How to Foster a Growth Mindset

Amy Jessica McMillan

Schwartz, K. What’s your learning disposition? How to foster students’ mindsets. (2014). MindShift. Retrieved from utm_source=feedburner&utm_medium=email&utm_campaign=Feed%3A+kqed%2FnHAK+%28MindShift%29

Stanford psychologist Carol Dweck has developed a compelling theory for how students learn. According to Dweck, students who have what she terms a “growth mindset” outperform those who don’t. This article, published in Mindshift, adds to Dweck’s theory by outlining a few other motivational mindsets. According to blog author Karen Scwartz, some important mindsets for students include feeling like they belong to an academic community, the belief that the work is valuable and that they can be successful, and the belief that their intelligence can grow with effort. Finally, Schwartz gives examples of several schools who focus on developing these mindsets with students.

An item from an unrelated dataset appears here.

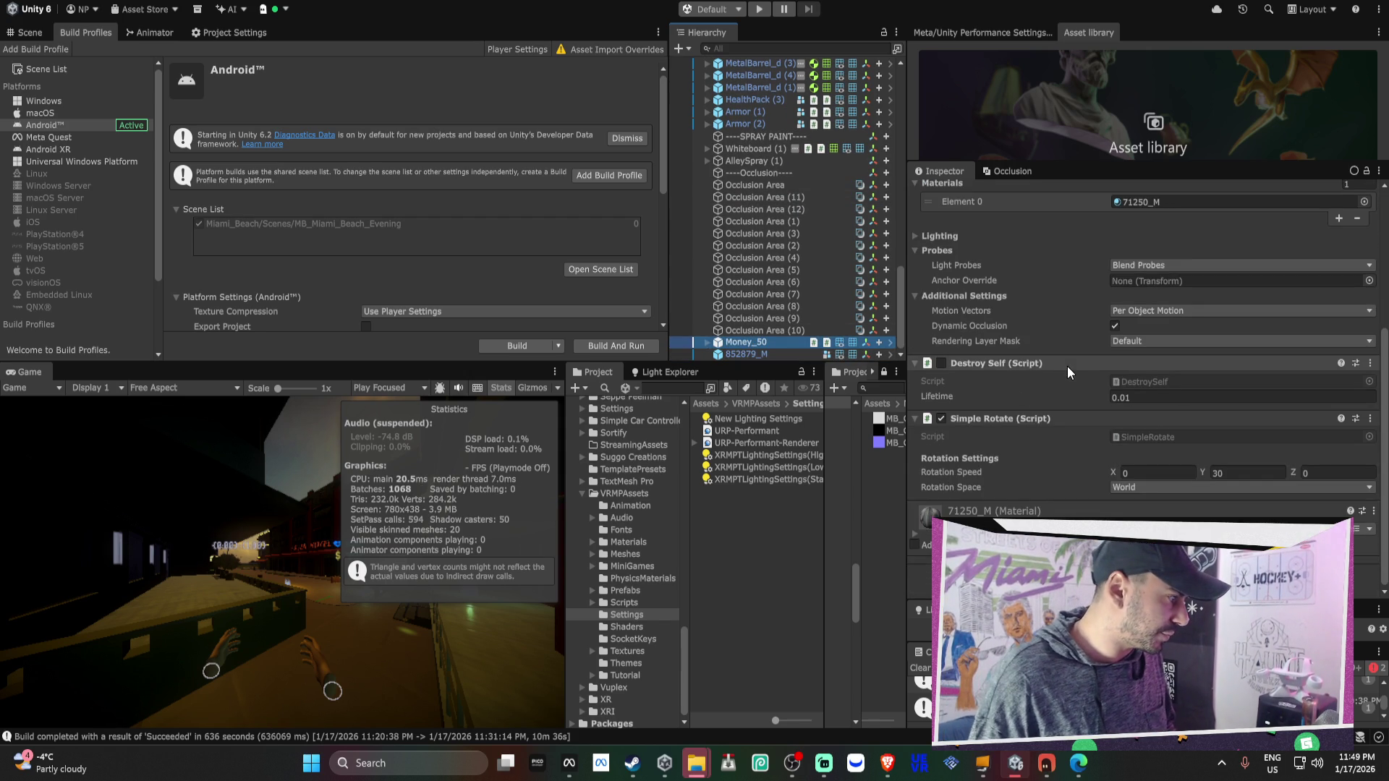
key(Right)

This article gives several practical tips for encouraging students to stay motivated to learn. Most educators have worked with kids who have simply given up because they’ve decided they can’t succeed. Schwartz proposes some tools for reinvigorating those students and for keeping the rest as motivated as possible. I wonder why Schwartz differentiates the mindsets listed in her article from the ones Carol Dweck proposes in her research and in her book Mindset: The New Psychology of Success. In another Mindshift article titled “Beyond Talent and Smarts,” blogger Annie Murphy Paul (2012) explains Dweck’s research “has shown that children and adults who believe in the power of effort to overcome challenges [what she calls growth mindset] are more resilient and ultimately more successful than those who are convinced that ability is innate.” Regardless, Schwartz’s ideas about improving student learning outcomes are certainly thoughtful and intuitively compelling. She reminds us that our abilities and intelligences can grow based on the effort we put into our work. We teachers need to have that in the forefront of our minds every time we step in front of our students.